**Data shown**
━━━
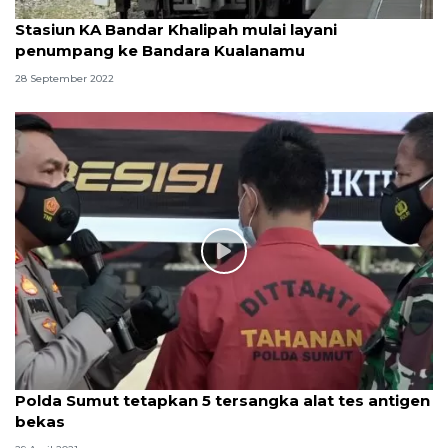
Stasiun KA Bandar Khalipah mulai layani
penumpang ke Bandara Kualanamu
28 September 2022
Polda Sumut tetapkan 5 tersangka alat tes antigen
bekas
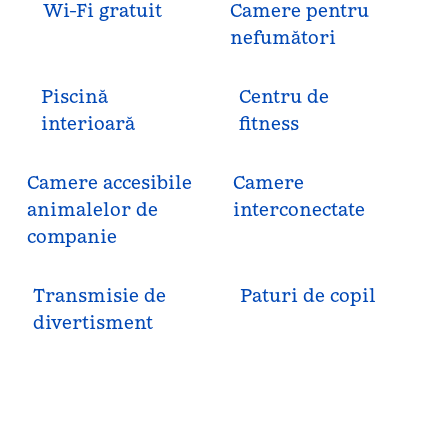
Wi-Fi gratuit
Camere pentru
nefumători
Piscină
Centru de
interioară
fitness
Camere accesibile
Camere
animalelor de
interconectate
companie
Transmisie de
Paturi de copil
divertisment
━━━
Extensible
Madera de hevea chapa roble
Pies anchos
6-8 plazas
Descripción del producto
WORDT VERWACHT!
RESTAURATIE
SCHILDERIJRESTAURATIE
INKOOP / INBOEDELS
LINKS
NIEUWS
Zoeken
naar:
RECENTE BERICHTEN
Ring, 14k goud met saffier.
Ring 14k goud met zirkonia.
━━━
**Work required**
Read the entries and show each line that mentions "Camere".

**Solution to the exercise**
Camere pentru
Camere accesibile
Camere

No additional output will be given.